▶ _TASK DETAILS_
Copy the lines of the material below that run from the line holding "longitude: 5.9364" through the line holding "region: Michigan", inclusive, reproducing each one unchanged.

>>>

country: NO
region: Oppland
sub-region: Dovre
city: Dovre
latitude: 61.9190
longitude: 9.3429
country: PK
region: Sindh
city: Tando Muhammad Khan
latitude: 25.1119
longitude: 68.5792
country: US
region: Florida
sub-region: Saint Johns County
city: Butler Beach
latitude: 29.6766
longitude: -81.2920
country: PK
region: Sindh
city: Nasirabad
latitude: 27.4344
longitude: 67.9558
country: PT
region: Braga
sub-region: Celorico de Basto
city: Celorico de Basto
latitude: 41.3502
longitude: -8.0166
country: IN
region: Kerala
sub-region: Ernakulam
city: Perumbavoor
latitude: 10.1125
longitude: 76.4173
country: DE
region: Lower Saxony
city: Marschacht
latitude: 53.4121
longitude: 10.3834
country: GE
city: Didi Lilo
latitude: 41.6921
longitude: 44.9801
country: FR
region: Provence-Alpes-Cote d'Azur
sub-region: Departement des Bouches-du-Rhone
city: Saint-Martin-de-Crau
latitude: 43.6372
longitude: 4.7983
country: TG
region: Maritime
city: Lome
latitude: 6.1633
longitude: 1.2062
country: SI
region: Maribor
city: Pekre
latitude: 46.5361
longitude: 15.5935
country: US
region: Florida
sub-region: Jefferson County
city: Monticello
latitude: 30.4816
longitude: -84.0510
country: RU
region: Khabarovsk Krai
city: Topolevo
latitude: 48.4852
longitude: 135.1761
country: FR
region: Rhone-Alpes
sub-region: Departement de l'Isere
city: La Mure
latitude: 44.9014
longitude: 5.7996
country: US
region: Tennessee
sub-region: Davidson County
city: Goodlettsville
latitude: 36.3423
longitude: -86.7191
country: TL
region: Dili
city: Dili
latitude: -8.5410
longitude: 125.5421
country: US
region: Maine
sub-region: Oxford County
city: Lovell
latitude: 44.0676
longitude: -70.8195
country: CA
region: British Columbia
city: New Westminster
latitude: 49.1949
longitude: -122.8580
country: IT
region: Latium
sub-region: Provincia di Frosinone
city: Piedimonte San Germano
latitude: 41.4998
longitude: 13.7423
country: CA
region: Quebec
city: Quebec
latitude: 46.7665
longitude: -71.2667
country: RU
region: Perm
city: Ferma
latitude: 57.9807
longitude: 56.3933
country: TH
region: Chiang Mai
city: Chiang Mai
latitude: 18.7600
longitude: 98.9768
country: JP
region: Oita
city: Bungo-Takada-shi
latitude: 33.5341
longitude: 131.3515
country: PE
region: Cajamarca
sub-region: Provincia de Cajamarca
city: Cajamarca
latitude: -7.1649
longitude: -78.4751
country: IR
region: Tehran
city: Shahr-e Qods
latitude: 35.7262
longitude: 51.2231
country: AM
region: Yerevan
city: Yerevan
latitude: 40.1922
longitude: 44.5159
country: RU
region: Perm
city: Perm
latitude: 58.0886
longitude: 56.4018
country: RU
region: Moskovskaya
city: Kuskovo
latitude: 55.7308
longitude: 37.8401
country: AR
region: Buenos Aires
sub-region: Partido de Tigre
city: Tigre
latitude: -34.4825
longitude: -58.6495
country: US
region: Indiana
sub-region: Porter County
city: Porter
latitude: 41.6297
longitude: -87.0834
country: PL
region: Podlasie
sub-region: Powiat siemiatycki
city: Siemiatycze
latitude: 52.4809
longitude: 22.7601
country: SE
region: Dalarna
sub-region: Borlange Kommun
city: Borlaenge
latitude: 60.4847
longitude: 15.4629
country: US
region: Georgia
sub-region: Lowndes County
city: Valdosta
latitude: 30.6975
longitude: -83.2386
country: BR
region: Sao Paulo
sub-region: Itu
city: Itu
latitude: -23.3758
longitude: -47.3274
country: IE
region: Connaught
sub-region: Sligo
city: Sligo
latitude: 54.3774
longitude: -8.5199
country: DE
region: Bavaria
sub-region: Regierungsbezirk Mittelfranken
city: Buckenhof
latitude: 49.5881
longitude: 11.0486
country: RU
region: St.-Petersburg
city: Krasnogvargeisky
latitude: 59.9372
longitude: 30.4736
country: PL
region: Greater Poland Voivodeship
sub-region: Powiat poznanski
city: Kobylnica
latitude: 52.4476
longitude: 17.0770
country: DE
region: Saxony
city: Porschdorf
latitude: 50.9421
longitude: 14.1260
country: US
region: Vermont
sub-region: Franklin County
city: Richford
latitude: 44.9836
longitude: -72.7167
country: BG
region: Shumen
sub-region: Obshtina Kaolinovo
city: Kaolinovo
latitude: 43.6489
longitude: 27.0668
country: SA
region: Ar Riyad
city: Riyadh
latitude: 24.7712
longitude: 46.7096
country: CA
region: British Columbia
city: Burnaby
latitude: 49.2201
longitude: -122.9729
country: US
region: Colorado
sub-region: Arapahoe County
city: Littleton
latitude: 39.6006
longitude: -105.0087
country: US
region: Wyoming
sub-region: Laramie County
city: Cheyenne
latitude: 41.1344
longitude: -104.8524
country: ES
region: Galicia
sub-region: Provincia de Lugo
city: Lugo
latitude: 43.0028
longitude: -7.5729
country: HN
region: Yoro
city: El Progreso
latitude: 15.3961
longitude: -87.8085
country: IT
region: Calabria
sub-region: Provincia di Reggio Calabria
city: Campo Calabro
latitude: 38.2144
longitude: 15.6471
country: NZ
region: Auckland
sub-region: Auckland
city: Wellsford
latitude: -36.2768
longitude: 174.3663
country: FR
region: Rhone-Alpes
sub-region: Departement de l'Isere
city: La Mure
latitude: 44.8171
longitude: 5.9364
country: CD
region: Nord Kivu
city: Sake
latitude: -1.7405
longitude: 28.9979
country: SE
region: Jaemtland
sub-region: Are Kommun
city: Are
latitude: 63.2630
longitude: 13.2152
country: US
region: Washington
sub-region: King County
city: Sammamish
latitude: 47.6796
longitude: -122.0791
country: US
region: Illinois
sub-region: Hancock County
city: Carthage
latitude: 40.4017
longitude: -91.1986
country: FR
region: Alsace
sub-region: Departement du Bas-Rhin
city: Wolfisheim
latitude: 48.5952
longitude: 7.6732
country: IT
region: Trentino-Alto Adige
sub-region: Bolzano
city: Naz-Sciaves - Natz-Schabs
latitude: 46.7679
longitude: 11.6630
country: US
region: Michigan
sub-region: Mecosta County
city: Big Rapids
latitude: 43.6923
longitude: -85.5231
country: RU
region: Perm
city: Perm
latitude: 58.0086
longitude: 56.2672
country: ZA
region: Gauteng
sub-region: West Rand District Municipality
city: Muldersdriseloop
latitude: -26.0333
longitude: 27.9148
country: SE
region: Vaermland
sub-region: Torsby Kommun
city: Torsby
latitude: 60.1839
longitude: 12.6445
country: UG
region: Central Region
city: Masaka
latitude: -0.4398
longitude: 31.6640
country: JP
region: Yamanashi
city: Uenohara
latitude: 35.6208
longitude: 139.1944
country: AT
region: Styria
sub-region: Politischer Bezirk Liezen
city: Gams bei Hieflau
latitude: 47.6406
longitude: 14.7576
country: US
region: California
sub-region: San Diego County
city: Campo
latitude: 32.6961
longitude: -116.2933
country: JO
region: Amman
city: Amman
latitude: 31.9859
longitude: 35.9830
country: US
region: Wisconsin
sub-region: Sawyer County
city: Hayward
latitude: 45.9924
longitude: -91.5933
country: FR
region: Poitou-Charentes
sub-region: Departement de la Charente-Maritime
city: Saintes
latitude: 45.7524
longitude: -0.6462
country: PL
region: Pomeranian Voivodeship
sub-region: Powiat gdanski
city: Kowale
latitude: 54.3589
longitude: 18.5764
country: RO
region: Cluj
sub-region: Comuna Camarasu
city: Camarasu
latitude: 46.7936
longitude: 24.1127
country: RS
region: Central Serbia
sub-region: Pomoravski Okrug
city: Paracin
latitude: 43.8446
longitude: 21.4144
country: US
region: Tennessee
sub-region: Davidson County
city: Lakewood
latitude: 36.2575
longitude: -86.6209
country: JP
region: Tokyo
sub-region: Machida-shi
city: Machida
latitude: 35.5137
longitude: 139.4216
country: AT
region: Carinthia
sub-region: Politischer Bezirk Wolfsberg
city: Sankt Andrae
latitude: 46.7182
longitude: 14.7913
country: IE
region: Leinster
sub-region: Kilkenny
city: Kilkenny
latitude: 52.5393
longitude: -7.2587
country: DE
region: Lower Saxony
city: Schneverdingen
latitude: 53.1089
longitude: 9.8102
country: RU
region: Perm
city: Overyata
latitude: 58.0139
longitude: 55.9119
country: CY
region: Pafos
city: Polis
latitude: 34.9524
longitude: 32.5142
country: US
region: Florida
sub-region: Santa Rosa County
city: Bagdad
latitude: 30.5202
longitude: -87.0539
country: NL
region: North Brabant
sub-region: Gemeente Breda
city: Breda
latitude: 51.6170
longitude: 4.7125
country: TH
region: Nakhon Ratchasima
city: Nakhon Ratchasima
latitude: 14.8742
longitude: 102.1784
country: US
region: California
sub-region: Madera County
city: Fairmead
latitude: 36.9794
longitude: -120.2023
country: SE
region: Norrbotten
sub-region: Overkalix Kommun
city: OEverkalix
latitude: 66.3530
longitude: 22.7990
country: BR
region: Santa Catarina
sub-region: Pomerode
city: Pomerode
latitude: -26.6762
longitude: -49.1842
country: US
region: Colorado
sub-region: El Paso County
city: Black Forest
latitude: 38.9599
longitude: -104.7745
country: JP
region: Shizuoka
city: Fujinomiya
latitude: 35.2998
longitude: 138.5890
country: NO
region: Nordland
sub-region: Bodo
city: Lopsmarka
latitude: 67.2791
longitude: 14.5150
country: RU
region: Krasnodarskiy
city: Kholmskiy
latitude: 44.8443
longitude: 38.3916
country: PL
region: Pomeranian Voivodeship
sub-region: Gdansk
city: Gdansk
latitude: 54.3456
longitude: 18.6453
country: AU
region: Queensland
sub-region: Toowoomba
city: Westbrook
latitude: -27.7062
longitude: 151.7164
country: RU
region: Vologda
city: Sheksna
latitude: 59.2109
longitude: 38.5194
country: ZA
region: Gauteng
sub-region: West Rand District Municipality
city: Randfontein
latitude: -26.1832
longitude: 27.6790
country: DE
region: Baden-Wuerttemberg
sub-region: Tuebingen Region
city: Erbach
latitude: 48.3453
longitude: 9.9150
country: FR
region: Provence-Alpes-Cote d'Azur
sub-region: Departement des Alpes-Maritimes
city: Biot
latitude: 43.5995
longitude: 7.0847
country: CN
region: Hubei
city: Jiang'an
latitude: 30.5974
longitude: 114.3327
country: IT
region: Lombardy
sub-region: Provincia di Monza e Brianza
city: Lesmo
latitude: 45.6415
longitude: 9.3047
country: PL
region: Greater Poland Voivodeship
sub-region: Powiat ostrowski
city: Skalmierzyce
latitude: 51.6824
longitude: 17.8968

<<<

▶ _RESULT_
longitude: 5.9364
country: CD
region: Nord Kivu
city: Sake
latitude: -1.7405
longitude: 28.9979
country: SE
region: Jaemtland
sub-region: Are Kommun
city: Are
latitude: 63.2630
longitude: 13.2152
country: US
region: Washington
sub-region: King County
city: Sammamish
latitude: 47.6796
longitude: -122.0791
country: US
region: Illinois
sub-region: Hancock County
city: Carthage
latitude: 40.4017
longitude: -91.1986
country: FR
region: Alsace
sub-region: Departement du Bas-Rhin
city: Wolfisheim
latitude: 48.5952
longitude: 7.6732
country: IT
region: Trentino-Alto Adige
sub-region: Bolzano
city: Naz-Sciaves - Natz-Schabs
latitude: 46.7679
longitude: 11.6630
country: US
region: Michigan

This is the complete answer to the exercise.